Implementing backpropagation in Theano I have been playing around with Theano for a while and read a lot of code examples and it looks like every time Theano graph needs to find gradients for a list of parameters it uses T.grad() function. Reading up on the grad() implementation, it seems that it is not doing backpropagation, but rather relies on chain rule and individual ops knowing how to differentiate themselves. 
Am I correct? How are the results different using this two methods? Does it make sense to implement backpropagation in Theano?
 A: You're correct that automatic differentiation (including theano's grad function) just uses the chain rule. The interesting point is that this is also how backpropagation works; it's just the chain rule. The standard backprop equations for computing the weight update direction amount to computing the gradient of the loss function with respect to the parameters.
The traditional way of training a network with backprop looks like this:


*

*Forward pass. Compute the activations and loss function, given the inputs and parameters. These will be used for computing the gradient in the next step.

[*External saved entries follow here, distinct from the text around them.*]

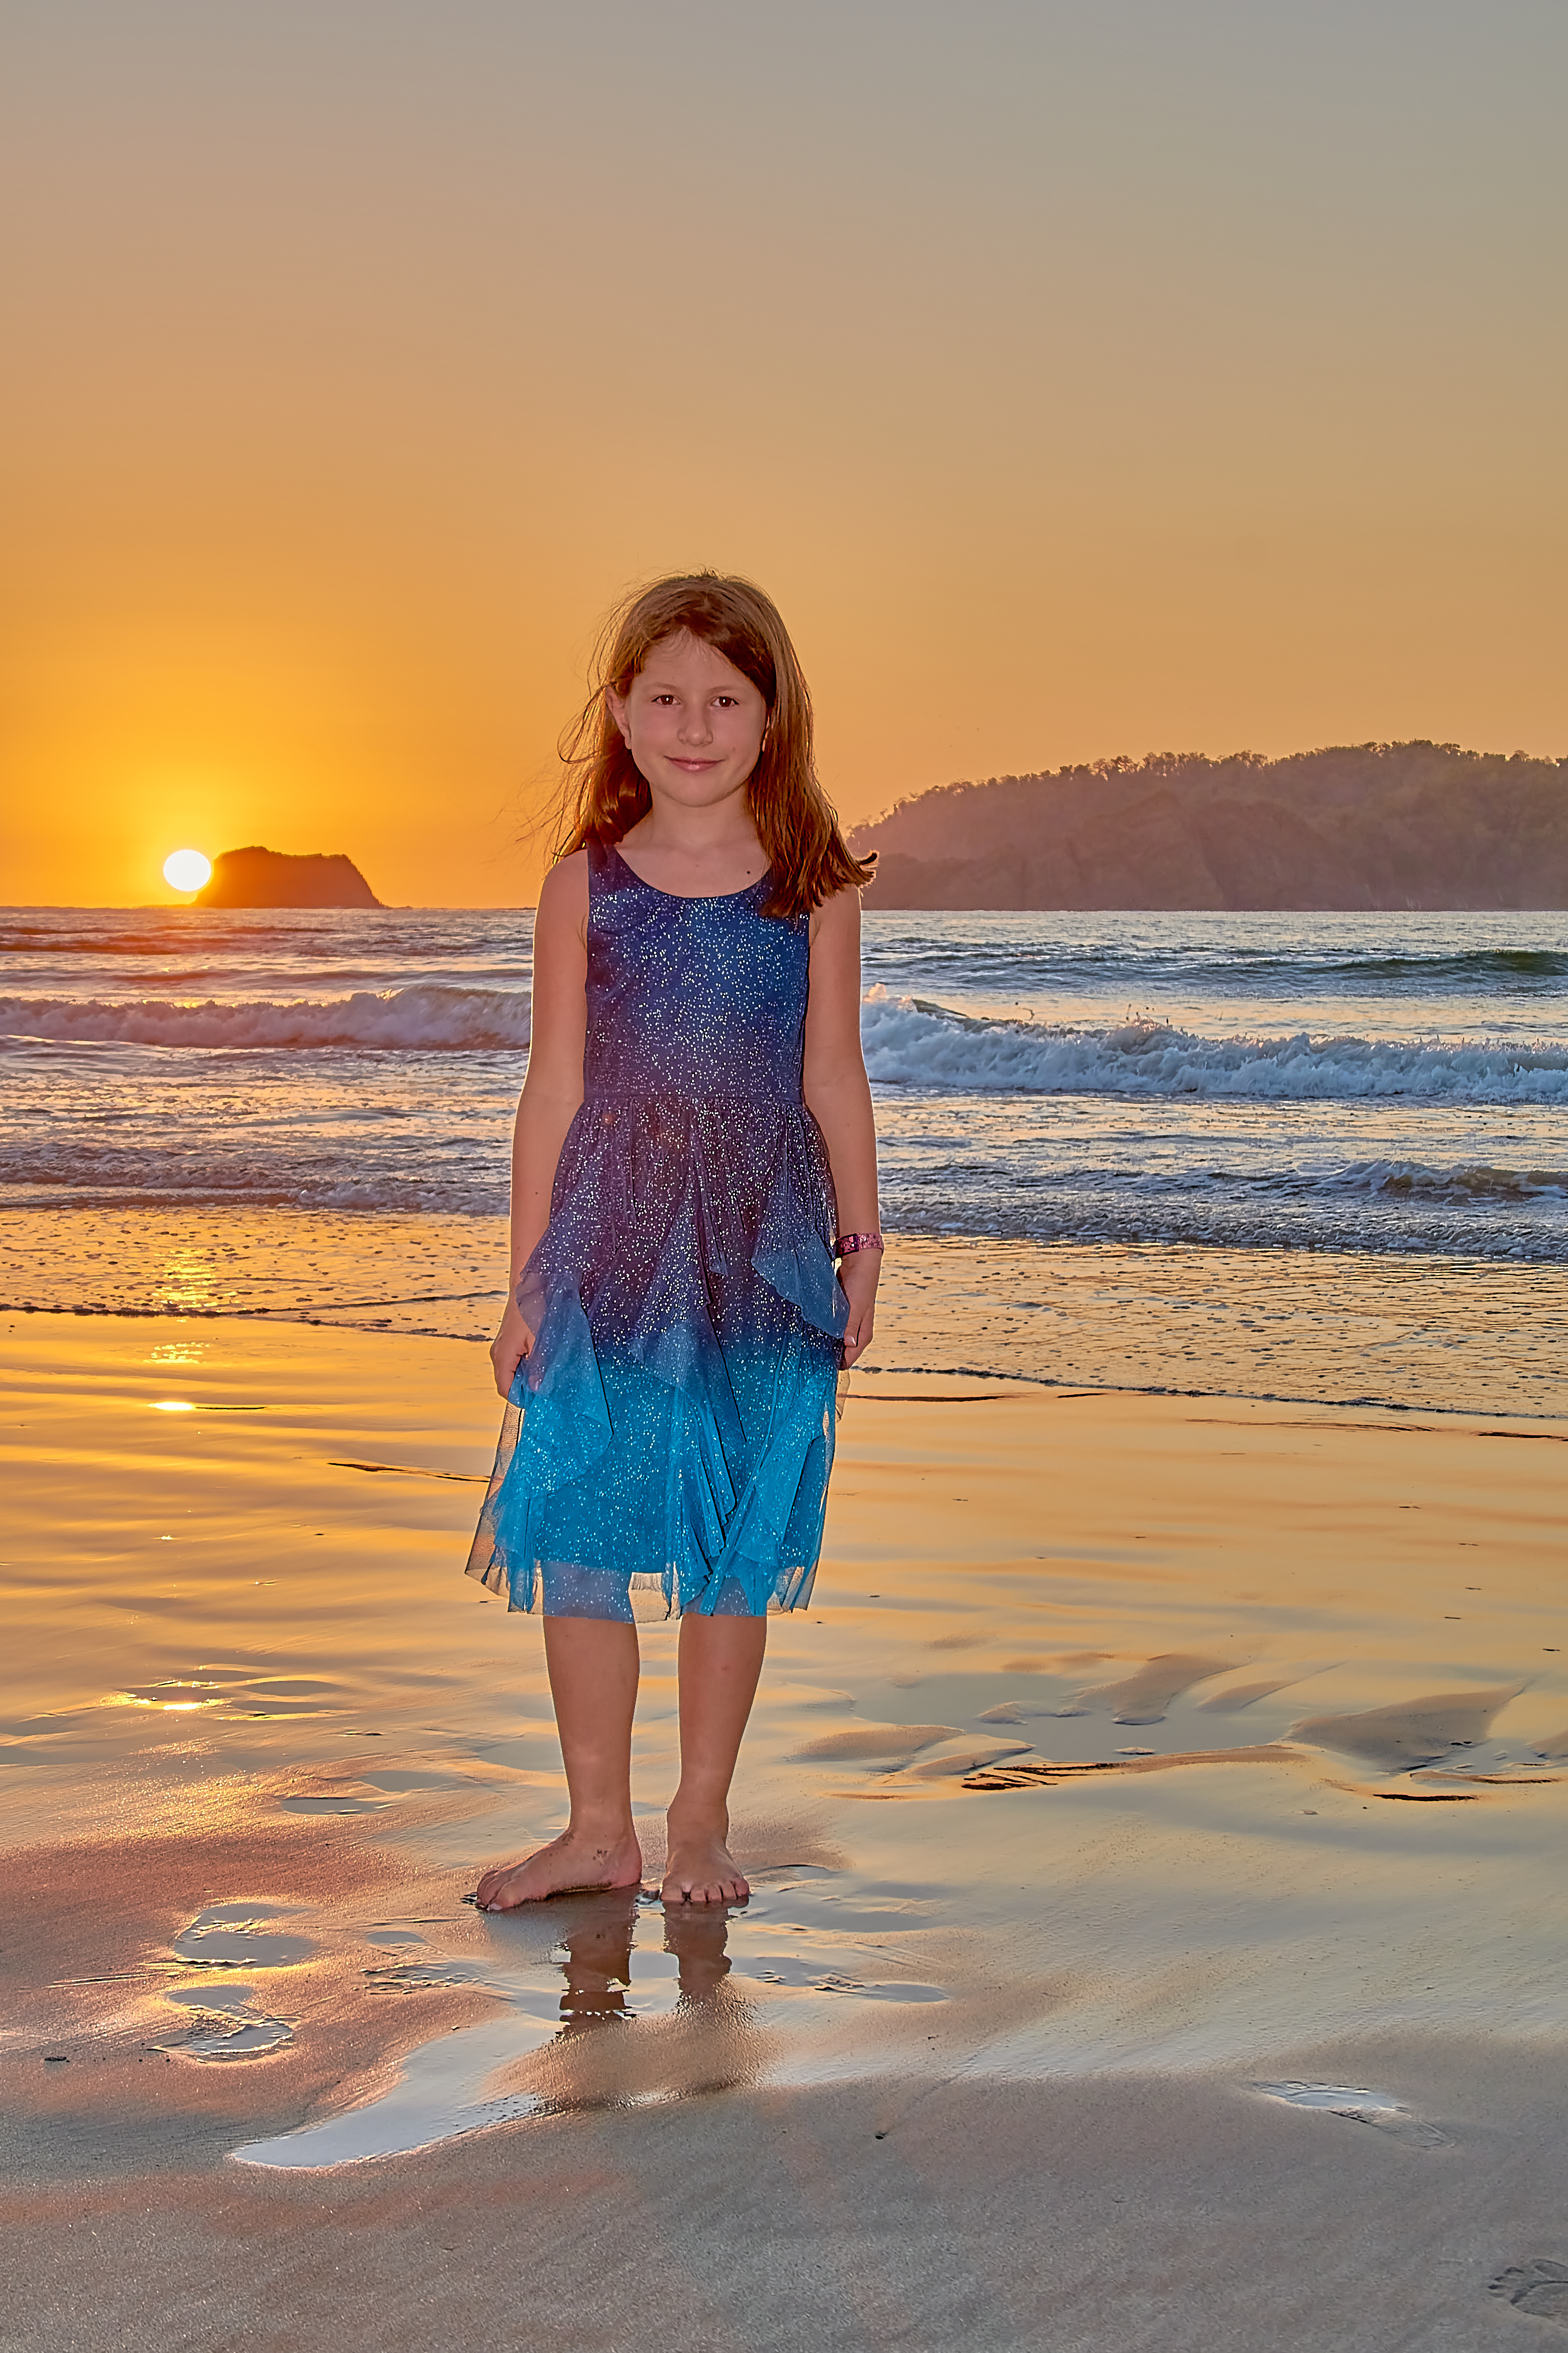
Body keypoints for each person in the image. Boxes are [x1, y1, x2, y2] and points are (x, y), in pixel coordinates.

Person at [467, 573, 882, 1912]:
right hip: (609, 1238)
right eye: (665, 698)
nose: (693, 724)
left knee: (731, 1536)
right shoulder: (582, 886)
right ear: (622, 714)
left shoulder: (813, 888)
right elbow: (553, 1090)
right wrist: (523, 1279)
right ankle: (597, 1827)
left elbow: (833, 1078)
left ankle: (697, 1820)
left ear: (772, 718)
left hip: (759, 1245)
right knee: (582, 1521)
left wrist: (859, 1242)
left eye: (724, 698)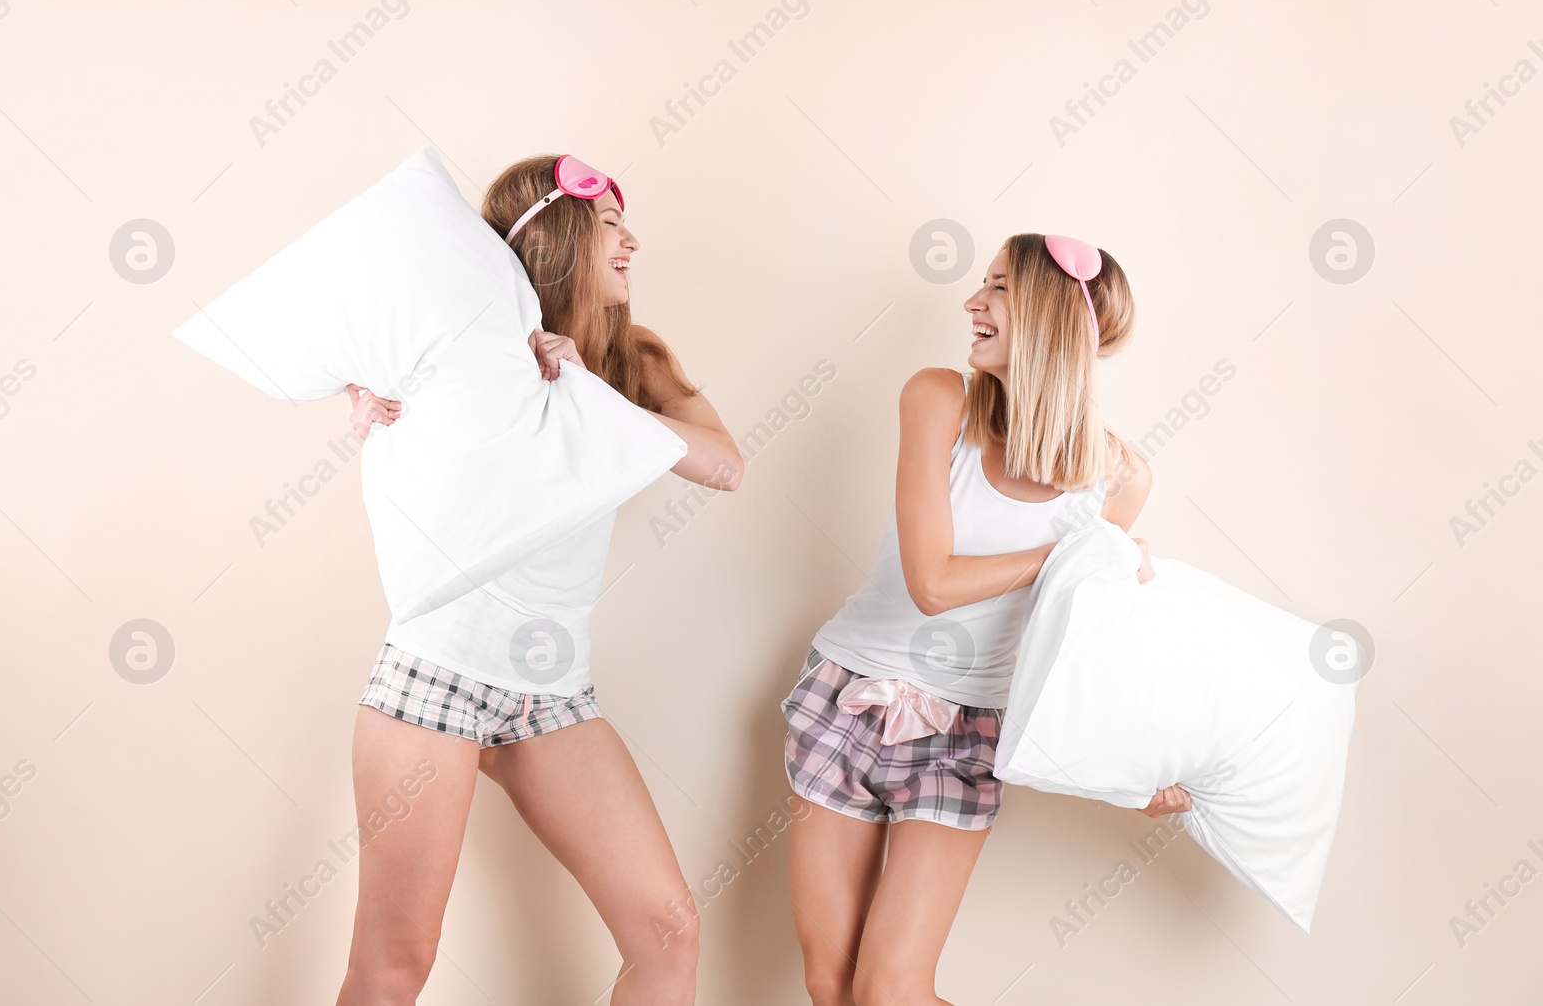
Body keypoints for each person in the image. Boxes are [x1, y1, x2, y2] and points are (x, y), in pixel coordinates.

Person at [334, 154, 743, 1006]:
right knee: (394, 965)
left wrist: (596, 393)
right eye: (610, 226)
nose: (632, 242)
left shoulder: (633, 355)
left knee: (670, 933)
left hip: (550, 694)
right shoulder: (470, 337)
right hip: (433, 681)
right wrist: (370, 404)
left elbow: (725, 465)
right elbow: (381, 386)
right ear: (560, 236)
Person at [782, 232, 1185, 1006]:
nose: (972, 301)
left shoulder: (1118, 480)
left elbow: (1078, 649)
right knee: (832, 986)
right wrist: (1079, 553)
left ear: (1045, 316)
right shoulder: (939, 398)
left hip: (969, 733)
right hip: (845, 694)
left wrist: (1146, 759)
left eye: (997, 287)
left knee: (890, 989)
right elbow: (932, 582)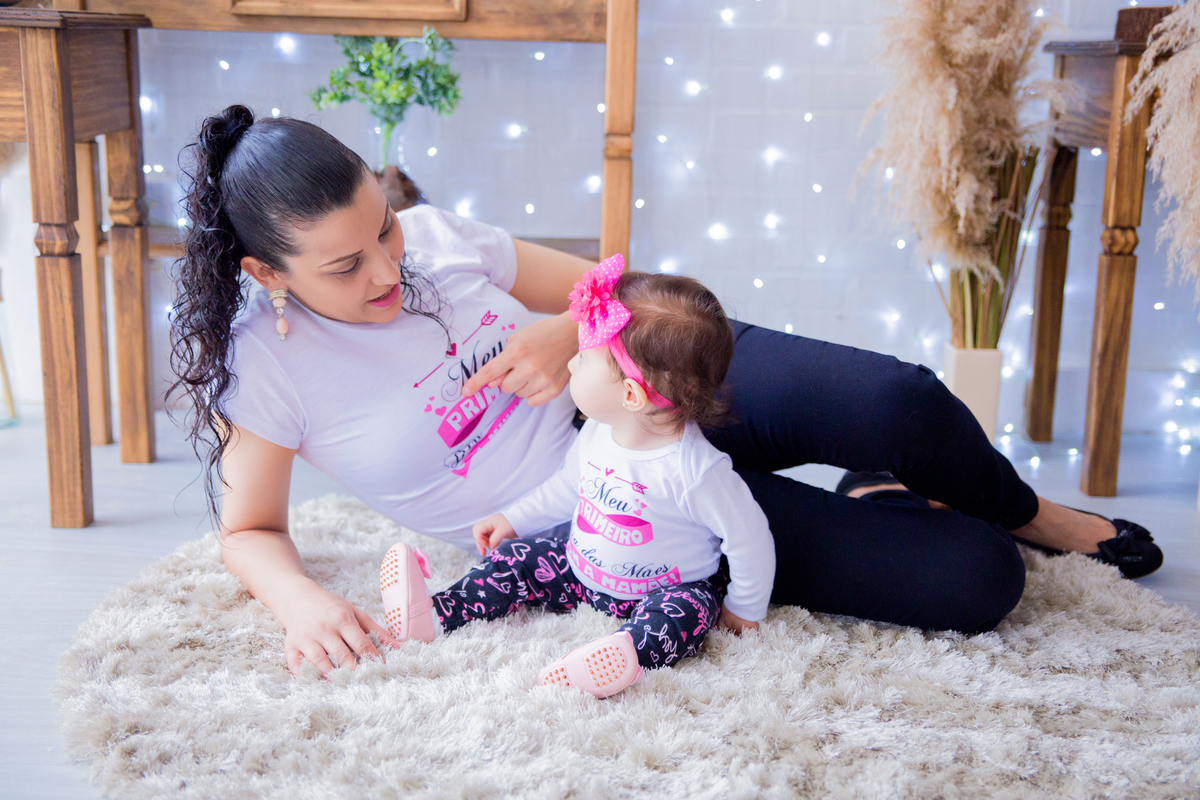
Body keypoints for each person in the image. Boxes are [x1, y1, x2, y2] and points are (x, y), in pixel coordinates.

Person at [170, 105, 1162, 678]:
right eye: (346, 266)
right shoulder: (266, 367)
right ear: (269, 275)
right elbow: (250, 529)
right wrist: (298, 600)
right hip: (618, 502)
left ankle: (1043, 513)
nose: (387, 268)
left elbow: (622, 290)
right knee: (976, 582)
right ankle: (881, 496)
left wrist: (565, 331)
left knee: (899, 398)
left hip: (644, 375)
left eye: (383, 229)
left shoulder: (431, 240)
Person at [380, 259, 775, 698]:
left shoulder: (695, 471)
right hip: (578, 568)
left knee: (686, 614)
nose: (569, 364)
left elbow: (749, 540)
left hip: (666, 589)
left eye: (584, 359)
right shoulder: (596, 432)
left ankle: (623, 655)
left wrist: (744, 610)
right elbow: (568, 488)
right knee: (515, 559)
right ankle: (435, 614)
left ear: (631, 395)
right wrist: (514, 518)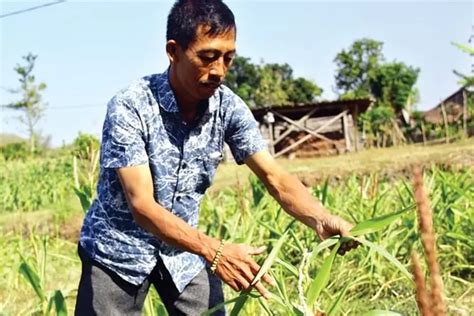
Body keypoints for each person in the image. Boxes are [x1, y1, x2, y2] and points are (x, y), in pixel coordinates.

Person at [75, 0, 357, 315]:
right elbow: (141, 205)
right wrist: (215, 251)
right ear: (174, 50)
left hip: (184, 250)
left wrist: (320, 218)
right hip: (118, 251)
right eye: (207, 57)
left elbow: (274, 176)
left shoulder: (228, 108)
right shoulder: (131, 106)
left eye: (228, 58)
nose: (219, 71)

*Backward pass. Compute the gradient of the loss function with respect to the parameters.

*Update parameters by moving in the direction opposite the gradient, with some step size.
So, traditional backprop training is just gradient descent. When you compute the gradient with theano, the result will be identical to what you'd get with the forward and backward passes using the backprop equations. Under the hood, theano is using reverse-mode automatic differentiation which, in the case of neural nets, is equivalent to the backprop equations (perhaps modulo some optimizations of the computational graph that theano might make to increase efficiency).
To complete the backprop training implementation, you'd just have to add some code for updating the parameters, given the gradient. Of course, there are many fancier modifications of the traditional gradient descent update rule, which you could use to boost performance.